Data extract:
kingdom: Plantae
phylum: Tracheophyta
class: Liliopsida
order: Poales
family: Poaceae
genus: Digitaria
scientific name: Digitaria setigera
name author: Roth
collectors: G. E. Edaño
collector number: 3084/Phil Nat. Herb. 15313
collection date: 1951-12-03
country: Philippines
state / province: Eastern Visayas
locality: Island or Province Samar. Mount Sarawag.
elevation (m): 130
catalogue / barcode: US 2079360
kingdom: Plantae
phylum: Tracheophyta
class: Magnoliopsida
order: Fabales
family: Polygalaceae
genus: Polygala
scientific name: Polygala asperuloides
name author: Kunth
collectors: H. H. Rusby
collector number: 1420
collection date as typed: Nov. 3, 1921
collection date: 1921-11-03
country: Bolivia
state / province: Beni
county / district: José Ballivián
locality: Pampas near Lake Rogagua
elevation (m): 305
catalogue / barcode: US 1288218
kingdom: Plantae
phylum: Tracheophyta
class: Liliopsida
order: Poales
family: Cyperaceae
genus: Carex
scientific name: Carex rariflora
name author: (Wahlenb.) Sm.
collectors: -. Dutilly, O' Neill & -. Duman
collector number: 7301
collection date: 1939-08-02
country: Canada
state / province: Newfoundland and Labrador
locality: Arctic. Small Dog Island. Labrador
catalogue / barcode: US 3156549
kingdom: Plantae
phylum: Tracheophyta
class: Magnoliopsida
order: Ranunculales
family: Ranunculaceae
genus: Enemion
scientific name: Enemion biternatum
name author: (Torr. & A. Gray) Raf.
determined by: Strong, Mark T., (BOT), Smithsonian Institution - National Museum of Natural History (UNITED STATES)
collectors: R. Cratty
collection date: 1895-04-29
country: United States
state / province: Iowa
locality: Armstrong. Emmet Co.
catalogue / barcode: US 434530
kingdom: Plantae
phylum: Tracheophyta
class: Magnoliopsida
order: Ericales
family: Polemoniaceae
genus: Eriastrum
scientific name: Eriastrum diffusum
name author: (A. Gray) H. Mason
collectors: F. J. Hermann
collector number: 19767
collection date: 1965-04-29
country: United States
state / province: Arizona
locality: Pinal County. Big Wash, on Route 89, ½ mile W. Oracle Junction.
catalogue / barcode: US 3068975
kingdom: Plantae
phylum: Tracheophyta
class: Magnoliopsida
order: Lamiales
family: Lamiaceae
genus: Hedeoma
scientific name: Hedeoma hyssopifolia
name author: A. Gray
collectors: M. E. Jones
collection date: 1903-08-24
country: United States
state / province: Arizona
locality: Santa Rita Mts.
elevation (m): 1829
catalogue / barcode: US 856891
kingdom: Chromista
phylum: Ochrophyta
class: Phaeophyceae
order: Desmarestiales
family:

Objective: Rewrite the records as a JSON list of strings, one string for each line, with blank lines left out. Begin at the first line of the records and stop after the line that contains "state / province: Iowa".

Result for this task:
[
  "kingdom: Plantae",
  "phylum: Tracheophyta",
  "class: Liliopsida",
  "order: Poales",
  "family: Poaceae",
  "genus: Digitaria",
  "scientific name: Digitaria setigera",
  "name author: Roth",
  "collectors: G. E. Edaño",
  "collector number: 3084/Phil Nat. Herb. 15313",
  "collection date: 1951-12-03",
  "country: Philippines",
  "state / province: Eastern Visayas",
  "locality: Island or Province Samar. Mount Sarawag.",
  "elevation (m): 130",
  "catalogue / barcode: US 2079360",
  "kingdom: Plantae",
  "phylum: Tracheophyta",
  "class: Magnoliopsida",
  "order: Fabales",
  "family: Polygalaceae",
  "genus: Polygala",
  "scientific name: Polygala asperuloides",
  "name author: Kunth",
  "collectors: H. H. Rusby",
  "collector number: 1420",
  "collection date as typed: Nov. 3, 1921",
  "collection date: 1921-11-03",
  "country: Bolivia",
  "state / province: Beni",
  "county / district: José Ballivián",
  "locality: Pampas near Lake Rogagua",
  "elevation (m): 305",
  "catalogue / barcode: US 1288218",
  "kingdom: Plantae",
  "phylum: Tracheophyta",
  "class: Liliopsida",
  "order: Poales",
  "family: Cyperaceae",
  "genus: Carex",
  "scientific name: Carex rariflora",
  "name author: (Wahlenb.) Sm.",
  "collectors: -. Dutilly, O' Neill & -. Duman",
  "collector number: 7301",
  "collection date: 1939-08-02",
  "country: Canada",
  "state / province: Newfoundland and Labrador",
  "locality: Arctic. Small Dog Island. Labrador",
  "catalogue / barcode: US 3156549",
  "kingdom: Plantae",
  "phylum: Tracheophyta",
  "class: Magnoliopsida",
  "order: Ranunculales",
  "family: Ranunculaceae",
  "genus: Enemion",
  "scientific name: Enemion biternatum",
  "name author: (Torr. & A. Gray) Raf.",
  "determined by: Strong, Mark T., (BOT), Smithsonian Institution - National Museum of Natural History (UNITED STATES)",
  "collectors: R. Cratty",
  "collection date: 1895-04-29",
  "country: United States",
  "state / province: Iowa"
]